If/When you do gain weight from strength training, be sure to note changes in physique, not just the scale. Your body may be getting healthier, trimmer, and more muscular, but your overall body mass will increase. That would be a good, healthy gain and totally okay! Consider documenting with progress photos.


(Kristen Ann) #29

I dropped HIIT and am ding some moderate cardio occasionally with strength training. My hunger, satiety signals, and eating window are all back to normal! No changes on the scale but my pants are a little looser.


(Windmill Tilter) #30

It’s definitely not just you. High intensity training sends my appetite through the roof. I do a High Intensity Resistance Training (HIRT) workout once per week where you do just 5 exercises (bench press, leg press, cable row, lat pull down,overhead press) with the heaviest weight possible for just a single set of 90 seconds or until you hit total muscle failure. Total working time under load is barely 8 minutes for the whole workout (it’s called Body by Science)

After those workouts, I generally eat over 4000kcals, and frequently go over 5000kcals! It’s so taxing that recovery takes me about a week, but that’s just fine, because I’d get fat pretty quick if I did it more often. :yum:


(Windmill Tilter) #31

One thing I wonder about is whether hunger after exercise could be a proxy for efficacy. If I futz about on an elliptical for an hour a day, never get particularly hungry, and build no lean muscle, is this necessarily better than lifting something incredibly heavy at 100% intensity for a short time, getting ravenously hungry, and growing 3oz of new muscle?

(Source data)

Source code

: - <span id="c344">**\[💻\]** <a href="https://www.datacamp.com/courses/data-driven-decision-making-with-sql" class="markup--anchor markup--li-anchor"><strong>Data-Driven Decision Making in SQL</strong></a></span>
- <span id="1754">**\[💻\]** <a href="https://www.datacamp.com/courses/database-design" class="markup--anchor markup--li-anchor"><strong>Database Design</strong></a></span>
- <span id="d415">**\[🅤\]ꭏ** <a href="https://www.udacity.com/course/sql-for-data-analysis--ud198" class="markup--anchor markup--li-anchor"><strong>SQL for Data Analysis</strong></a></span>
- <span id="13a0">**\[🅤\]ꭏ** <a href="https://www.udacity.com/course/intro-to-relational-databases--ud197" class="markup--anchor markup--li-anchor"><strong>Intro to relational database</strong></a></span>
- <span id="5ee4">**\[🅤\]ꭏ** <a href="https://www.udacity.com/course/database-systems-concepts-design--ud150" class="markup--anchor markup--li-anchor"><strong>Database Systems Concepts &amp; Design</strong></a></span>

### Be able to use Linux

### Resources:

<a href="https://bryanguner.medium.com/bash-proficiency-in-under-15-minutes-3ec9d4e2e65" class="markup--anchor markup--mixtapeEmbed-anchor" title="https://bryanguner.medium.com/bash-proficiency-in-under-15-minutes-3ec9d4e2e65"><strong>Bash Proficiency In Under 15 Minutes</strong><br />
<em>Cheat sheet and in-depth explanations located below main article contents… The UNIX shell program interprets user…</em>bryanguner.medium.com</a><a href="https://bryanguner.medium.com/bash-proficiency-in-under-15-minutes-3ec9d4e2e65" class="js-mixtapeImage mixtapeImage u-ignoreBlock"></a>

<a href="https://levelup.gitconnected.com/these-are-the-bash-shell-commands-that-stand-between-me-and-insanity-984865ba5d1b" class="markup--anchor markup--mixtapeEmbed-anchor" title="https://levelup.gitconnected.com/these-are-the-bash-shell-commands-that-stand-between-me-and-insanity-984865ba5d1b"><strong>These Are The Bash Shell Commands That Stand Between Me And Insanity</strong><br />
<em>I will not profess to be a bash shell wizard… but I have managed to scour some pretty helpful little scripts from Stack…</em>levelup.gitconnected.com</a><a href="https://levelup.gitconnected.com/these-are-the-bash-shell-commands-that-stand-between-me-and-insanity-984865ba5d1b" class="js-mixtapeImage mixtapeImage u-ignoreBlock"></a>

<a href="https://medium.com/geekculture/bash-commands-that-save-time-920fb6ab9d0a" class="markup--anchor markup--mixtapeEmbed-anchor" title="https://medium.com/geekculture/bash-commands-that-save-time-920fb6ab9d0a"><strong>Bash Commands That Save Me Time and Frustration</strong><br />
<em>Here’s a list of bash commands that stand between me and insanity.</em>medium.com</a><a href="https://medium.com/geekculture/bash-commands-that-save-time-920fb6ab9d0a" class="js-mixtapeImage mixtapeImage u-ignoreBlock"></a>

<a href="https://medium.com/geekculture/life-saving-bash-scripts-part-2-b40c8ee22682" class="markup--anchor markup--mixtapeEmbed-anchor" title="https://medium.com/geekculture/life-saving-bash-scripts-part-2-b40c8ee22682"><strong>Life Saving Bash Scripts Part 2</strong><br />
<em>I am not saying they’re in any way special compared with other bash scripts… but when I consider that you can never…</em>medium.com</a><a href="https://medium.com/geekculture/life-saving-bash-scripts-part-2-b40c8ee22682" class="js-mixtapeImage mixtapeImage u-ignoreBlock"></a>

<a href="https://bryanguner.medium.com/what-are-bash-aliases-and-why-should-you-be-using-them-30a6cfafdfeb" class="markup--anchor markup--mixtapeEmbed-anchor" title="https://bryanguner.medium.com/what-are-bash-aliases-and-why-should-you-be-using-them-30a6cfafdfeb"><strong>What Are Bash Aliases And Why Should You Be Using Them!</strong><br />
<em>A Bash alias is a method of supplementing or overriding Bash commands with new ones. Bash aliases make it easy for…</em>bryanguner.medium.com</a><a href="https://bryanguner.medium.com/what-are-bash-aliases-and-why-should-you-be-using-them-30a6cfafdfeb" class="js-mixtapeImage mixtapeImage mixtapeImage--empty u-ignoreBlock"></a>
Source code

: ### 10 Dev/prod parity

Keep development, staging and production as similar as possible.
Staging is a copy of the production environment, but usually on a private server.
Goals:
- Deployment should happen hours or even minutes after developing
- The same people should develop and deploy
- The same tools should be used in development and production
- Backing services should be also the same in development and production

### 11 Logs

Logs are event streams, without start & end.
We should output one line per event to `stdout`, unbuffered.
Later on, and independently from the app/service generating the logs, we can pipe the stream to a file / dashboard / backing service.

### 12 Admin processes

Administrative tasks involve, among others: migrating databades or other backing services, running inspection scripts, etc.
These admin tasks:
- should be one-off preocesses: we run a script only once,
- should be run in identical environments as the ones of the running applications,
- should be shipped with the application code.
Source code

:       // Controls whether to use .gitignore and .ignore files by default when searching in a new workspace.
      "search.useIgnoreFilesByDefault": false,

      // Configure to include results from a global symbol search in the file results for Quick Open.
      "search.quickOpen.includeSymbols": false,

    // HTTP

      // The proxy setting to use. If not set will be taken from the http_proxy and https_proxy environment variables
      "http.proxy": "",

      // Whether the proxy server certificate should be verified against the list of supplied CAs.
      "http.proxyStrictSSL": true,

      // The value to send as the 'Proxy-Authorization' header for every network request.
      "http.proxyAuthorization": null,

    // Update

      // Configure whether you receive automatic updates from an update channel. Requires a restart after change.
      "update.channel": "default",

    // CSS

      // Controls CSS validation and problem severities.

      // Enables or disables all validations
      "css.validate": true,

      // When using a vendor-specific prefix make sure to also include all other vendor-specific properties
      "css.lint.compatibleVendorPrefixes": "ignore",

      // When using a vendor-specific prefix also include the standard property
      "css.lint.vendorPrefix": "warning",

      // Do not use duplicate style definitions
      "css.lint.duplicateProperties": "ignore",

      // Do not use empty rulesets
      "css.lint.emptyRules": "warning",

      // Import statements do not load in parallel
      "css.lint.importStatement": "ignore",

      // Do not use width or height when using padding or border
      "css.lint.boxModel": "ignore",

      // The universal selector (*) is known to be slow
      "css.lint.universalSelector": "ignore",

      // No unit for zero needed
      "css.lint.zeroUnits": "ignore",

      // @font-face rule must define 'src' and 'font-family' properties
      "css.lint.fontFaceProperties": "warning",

▶ _Problem to work on_:
Please write out, word for word, the part of the thread on exercise and appetite that opens with the words containing "After those workouts, I" and closes with "of new muscle?". The listing has no connection to the thread on exercise and appetite.

▶ _Exercise result_:
After those workouts, I generally eat over 4000kcals, and frequently go over 5000kcals! It’s so taxing that recovery takes me about a week, but that’s just fine, because I’d get fat pretty quick if I did it more often. :yum:


(Windmill Tilter) #31

One thing I wonder about is whether hunger after exercise could be a proxy for efficacy. If I futz about on an elliptical for an hour a day, never get particularly hungry, and build no lean muscle, is this necessarily better than lifting something incredibly heavy at 100% intensity for a short time, getting ravenously hungry, and growing 3oz of new muscle?